It took a few weeks, but we think we have a new friend.
He was pretty stand-offish at first. Any time we might bump into each other he’d run away. Slowly but surely he started to come around more, especially at supper time.
But even then, any quick moves or getting within six feet of him and he’d disappear. It was literally a game of cat and mouse getting to know him.
Midnight II replaces Midnight I, a home grown long-haired barn cat that mysteriously vanished one night. This new barn cat is short-haired and a fearless mouser. Until he got this fall’s crop of mice under control, entering the shop was like coming upon a battle scene with bodies strewn about the floor, as to not be missed by the shop master. His prowess at mouse-ing meant a quick scan was required before the faint of heart could come in.

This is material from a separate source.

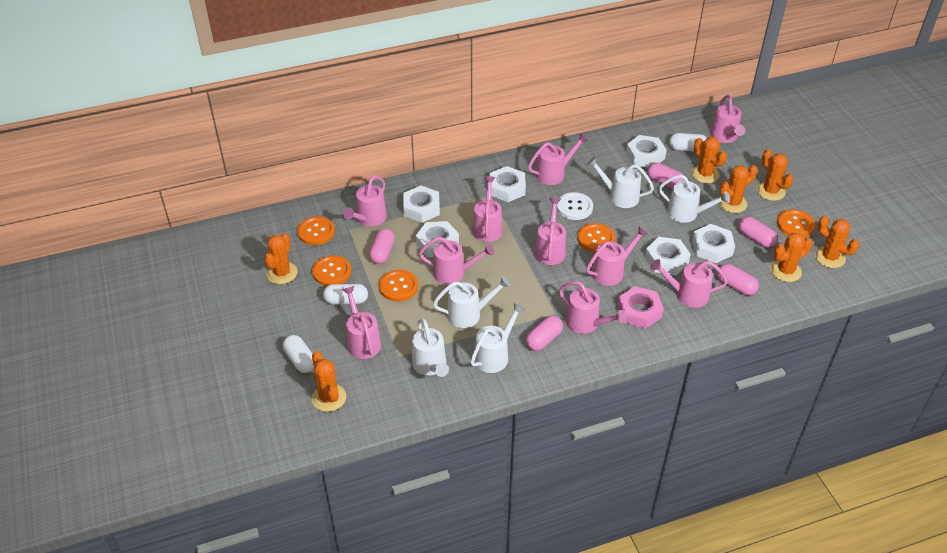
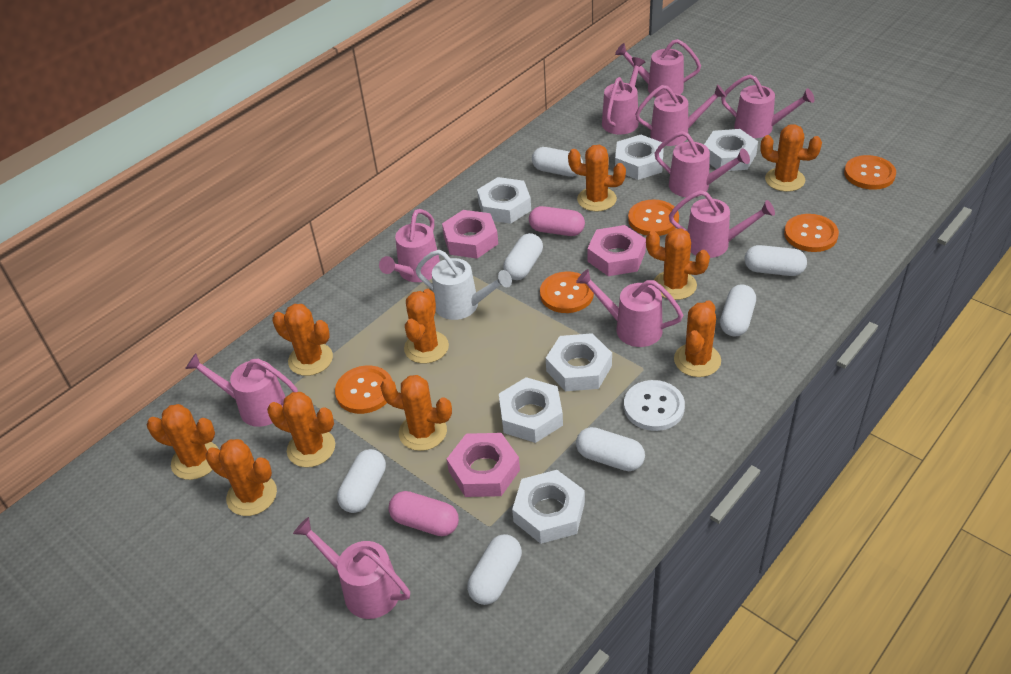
orange cactus: 7 -> 10
pink capsule: 5 -> 2
pink nut: 1 -> 3
white capsule: 3 -> 7
white watering can: 5 -> 1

We adopted this cat under a program at the Guelph Humane Society. We originally learned about the opportunity in this Newspaper and we noticed an ad for them again last week. Ordinarily we don’t endorse a product or service in this column, but the program is so worthwhile and the outcome so good for us we wanted to share.
Rural folk know about rodents. This past fall seemed particularly busy with mice. Cats help with that, but the downside to adult cats is very quickly kittens can become an issue when cats aren’t fixed. That’s partly what attracted us to the Humane Society program, because all of their cats, feral or otherwise, are adopted with the latest shots and are neutered.
Despite being shy, Midnight has turned into a friendlier cat than we expected. The other night we were in a bit of a rush doing chores. On the way past, after feeding and watering, he actually reached out with a big paw to catch our attention. He is now a friend it seems, eager to be petted, and he purrs with the best of them.
He still goes into hiding when the big doors open and the tractor exits to start blowing snow.
We highly recommend people interested in a feline for the farm contact the Humane Society in Guelph. They regularly have cats waiting to be adopted. While they appreciate donations, safe homes on farms or rural properties helps with the backlog in their program.
While we can’t promise friendship like we have found, there’s something to be gained in having healthy cats taking care of business in the barn.